GIVEN INFORMATION
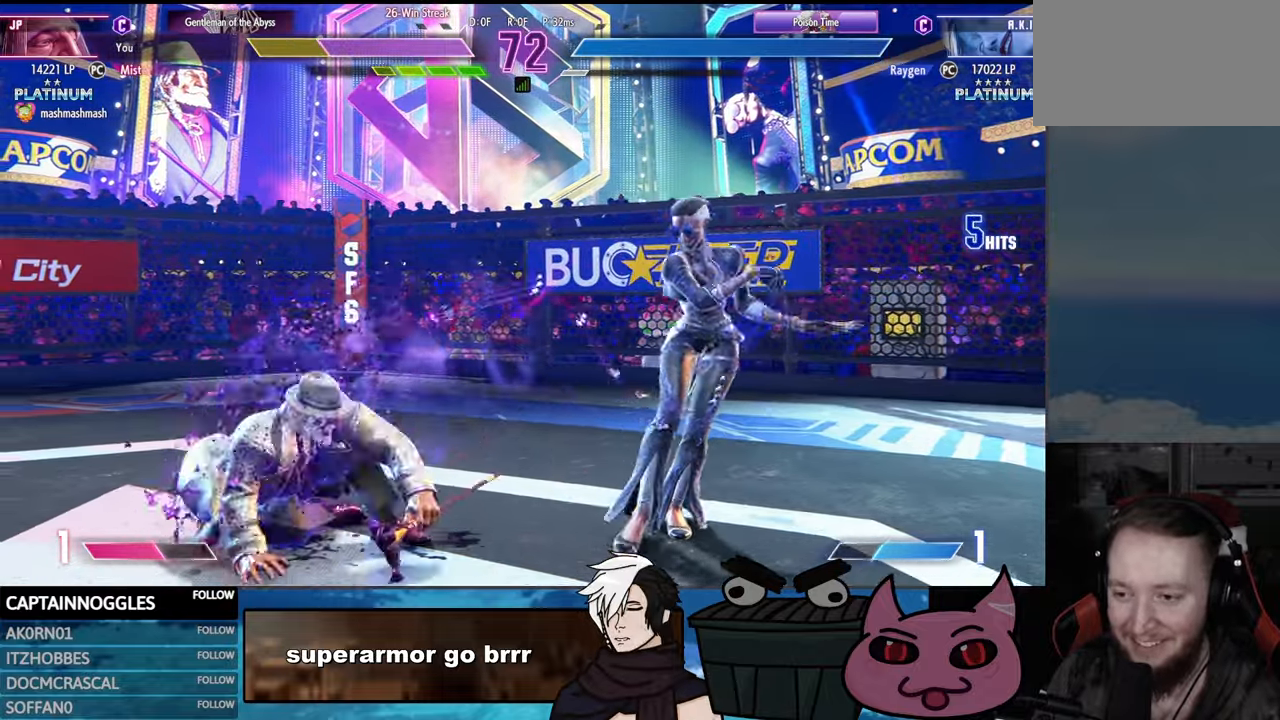
{"buttons": ["DPAD_UP", "DPAD_RIGHT"], "events": [[33, "DPAD_RIGHT", "down"], [83, "DPAD_LEFT", "up"], [83, "DPAD_UP", "down"], [116, "DPAD_DOWN", "up"]]}
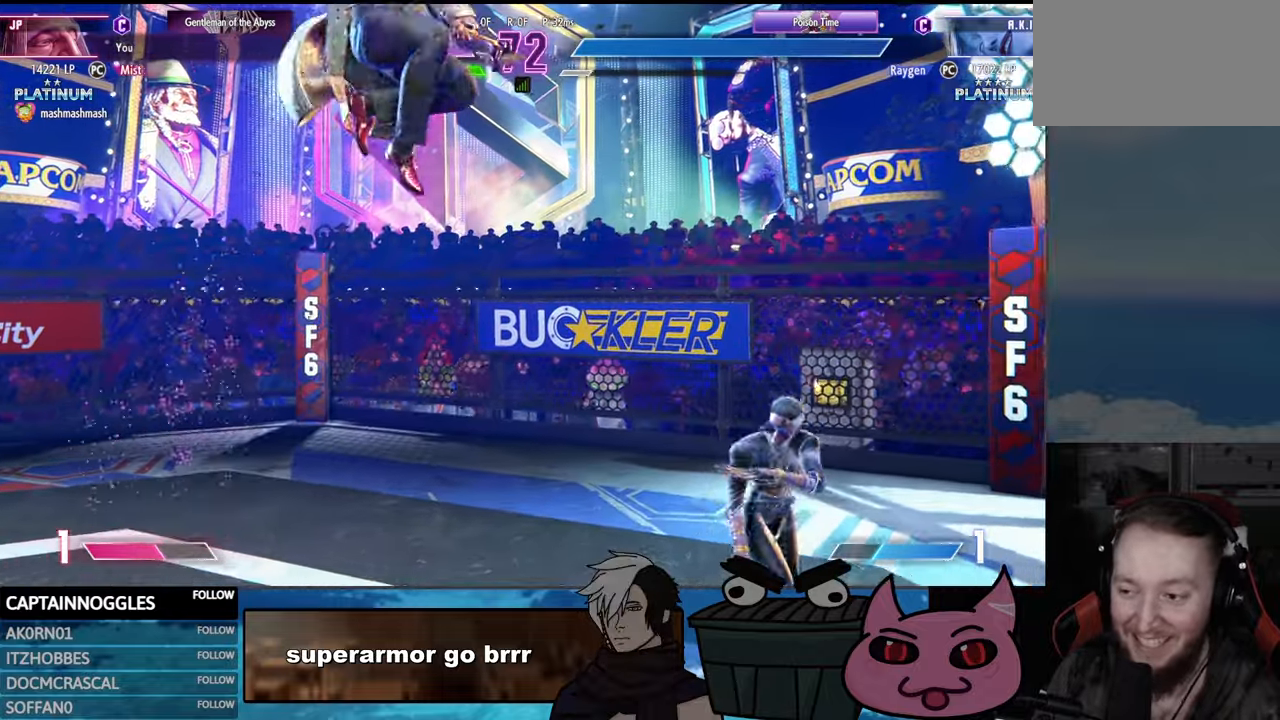
{"buttons": ["SQUARE", "DPAD_DOWN"], "events": [[66, "DPAD_UP", "up"], [116, "CROSS", "down"], [116, "DPAD_RIGHT", "up"], [283, "DPAD_DOWN", "down"], [333, "CROSS", "up"], [483, "SQUARE", "down"]]}
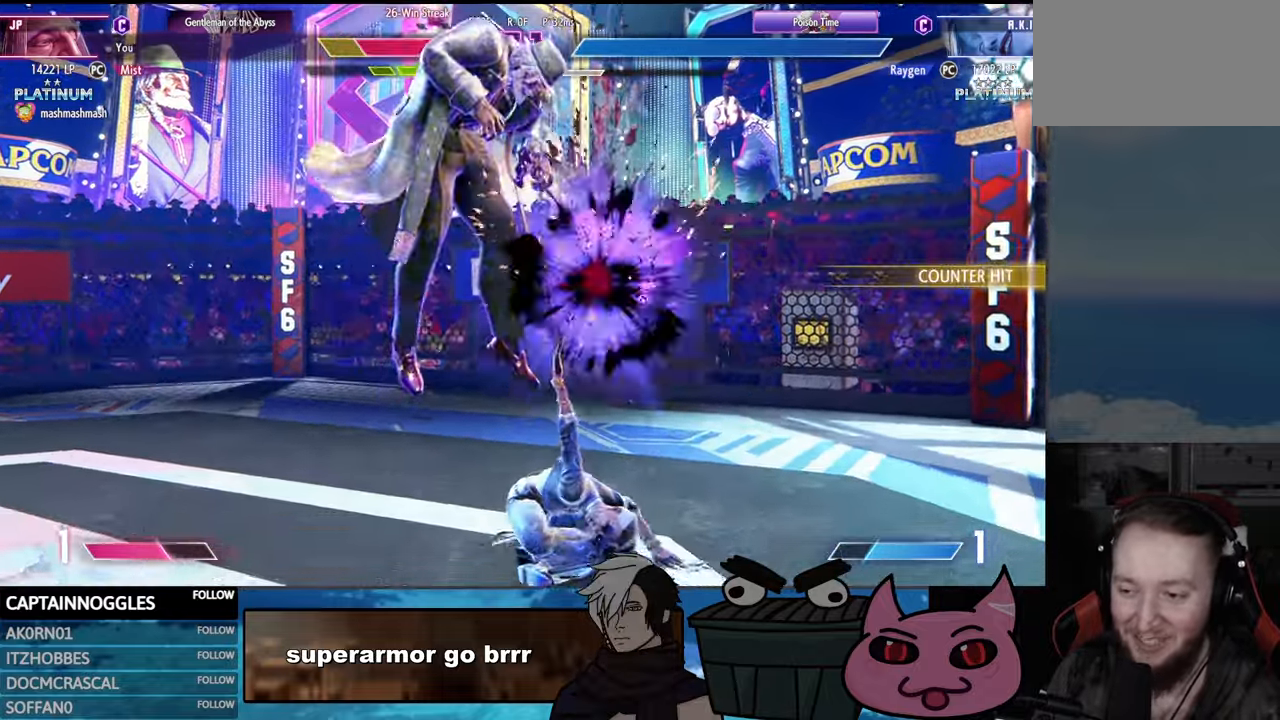
{"buttons": ["DPAD_UP", "DPAD_RIGHT"], "events": [[200, "DPAD_LEFT", "down"], [200, "SQUARE", "up"], [233, "DPAD_DOWN", "up"], [266, "SQUARE", "down"], [500, "DPAD_LEFT", "up"], [500, "DPAD_RIGHT", "down"], [500, "DPAD_UP", "down"], [500, "SQUARE", "up"]]}
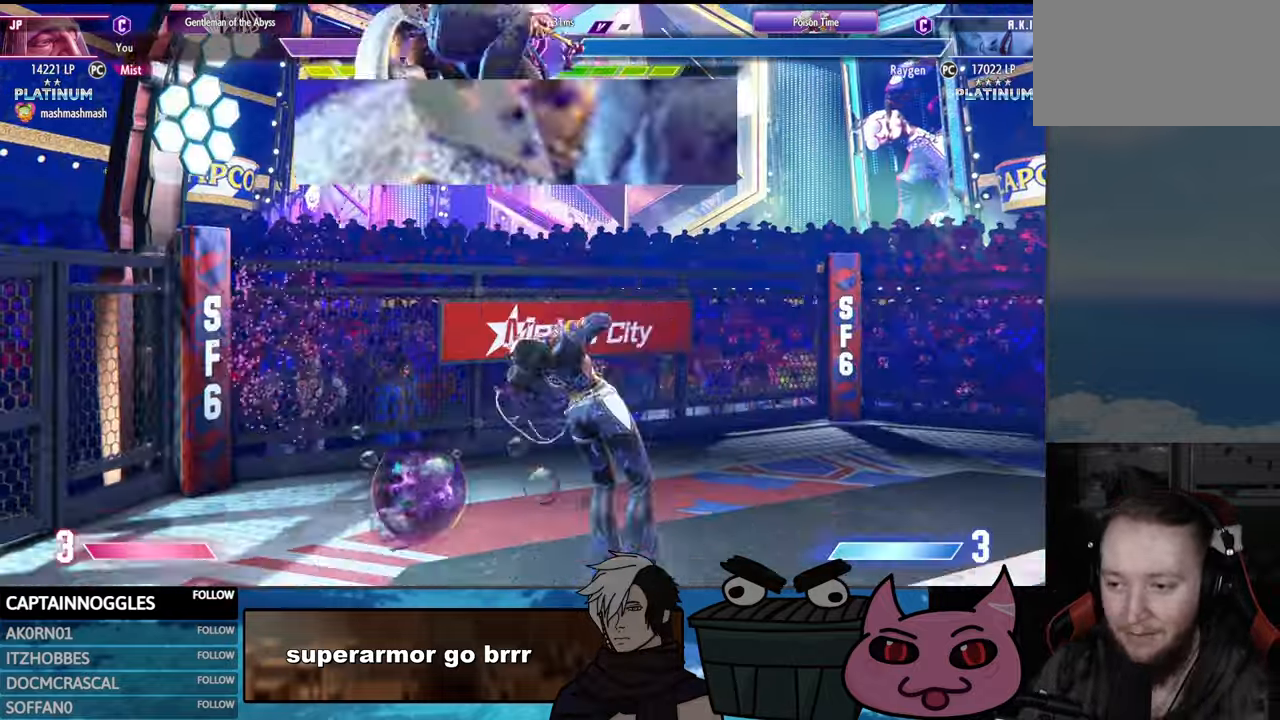
{"buttons": ["DPAD_DOWN"], "events": [[16, "DPAD_UP", "up"], [133, "CROSS", "down"], [200, "DPAD_RIGHT", "up"], [283, "DPAD_DOWN", "down"], [333, "CROSS", "up"]]}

INSTRUCTIONS TO FOLLOW
Wherever a line contains the string "SQUARE", copy that line from the data.

REPLY
{"buttons": ["SQUARE", "DPAD_DOWN"], "events": [[66, "DPAD_UP", "up"], [116, "CROSS", "down"], [116, "DPAD_RIGHT", "up"], [283, "DPAD_DOWN", "down"], [333, "CROSS", "up"], [483, "SQUARE", "down"]]}
{"buttons": ["DPAD_UP", "DPAD_RIGHT"], "events": [[200, "DPAD_LEFT", "down"], [200, "SQUARE", "up"], [233, "DPAD_DOWN", "up"], [266, "SQUARE", "down"], [500, "DPAD_LEFT", "up"], [500, "DPAD_RIGHT", "down"], [500, "DPAD_UP", "down"], [500, "SQUARE", "up"]]}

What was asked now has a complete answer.